*** GIVEN TEXT ***

This document introduces data scientists and other industry professionals to best practices for offer personalization using classifiers. In addition to providing general advice, this document follows the use case from the Cortana Intelligence Solution How-To Guide on Personalized Offers as an illustrative example. A diagram of the Personalized Offers in Retail solution architecture is shown below for reference:

Personalized Offers in Retail Solution Architecture

Background on Example Retailer: Contoso Mart

Contoso Mart is a fictitious online retailer with a selection of 25 products. The Contoso Mart website currently embeds one random offer -- an advertisement for a sale, a discount, or a specific product -- in each webpage on loading. Contoso Mart hopes to improve the offer clickthrough rate by displaying the offer deemed most appealing for each user based on the user's recent and longterm browsing history. Since the product selection is relatively static and small, Contoso Mart's records on user interactions with each offer are dense and well-suited for training a classifier model. Each stage of Contoso Mart's personalized offer development experience using the Personalized Offers solution will be highlighted in the appropriate section of this document.

Outline

Data Acquisition

The first stage in implementation of a classifier for personalized offer recommendations is the collection of data that will be used to train the model. In particular, personalization requires collection of user-specific information such as interests, demographics, and behaviors. The data collected must be sufficient to construct labels (i.e. the value that the classifier will predict) as well as informative features that can be used to predict the labels.

User Behaviors

Offer Clickthroughs

User responses to presented offers -- i.e., whether each offer was clicked or ignored -- constitute the most direct form of evidence for a user's interest or disinterest in an offer. In the most common data collection scheme, a retailer records each offer displayed to a user and each time an offer is clicked: these records can be compared later, using timestamps or unique URIs, to determine which offers were ignored. For simplicity, some retailers choose to record only clickthrough events. The number of offers and clickthroughs will likely vary between users; data summarization (e.g. counting all clickthroughs or fraction of offer displays resulting in clickthrough) can be used to create appropriate features.

Note that offer clickthrough data can only be collected after offer display on the retailer's website begins. A retailer can begin collecting data before an ML solution is implemented by displaying offers randomly or in a targeted fashion. If the distribution of offers displayed to each user is non-random, downsampling (or upsampling) may be used to balance the dataset.

***

PROBLEM REQUIREMENTS
Reproduce the passage of the text on offer personalization that begins with the words containing "The first stage" and ends with "predict the labels.". The records come from a separate source and have no connection to this text.

*** STORED DATA ***

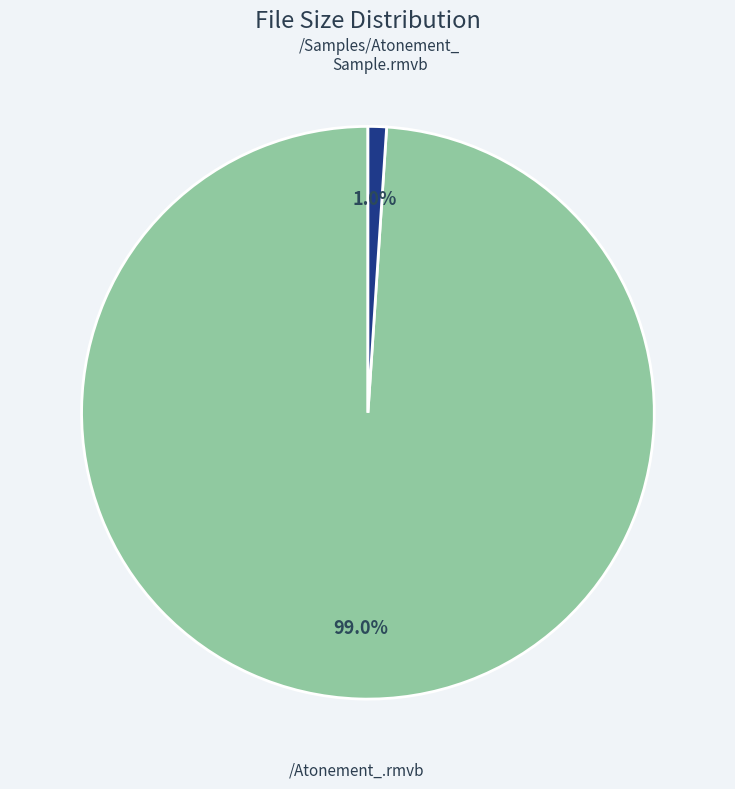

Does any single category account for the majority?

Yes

***
*** STORED DATA ***

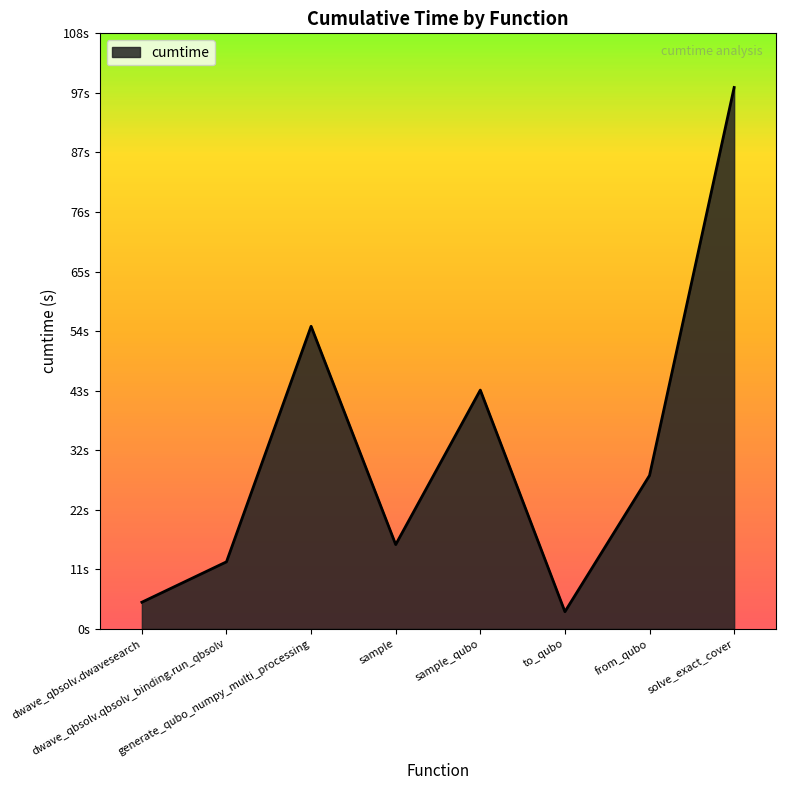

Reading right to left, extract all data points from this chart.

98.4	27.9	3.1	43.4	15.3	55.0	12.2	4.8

***

EXPECTED OUTPUT
The first stage in implementation of a classifier for personalized offer recommendations is the collection of data that will be used to train the model. In particular, personalization requires collection of user-specific information such as interests, demographics, and behaviors. The data collected must be sufficient to construct labels (i.e. the value that the classifier will predict) as well as informative features that can be used to predict the labels.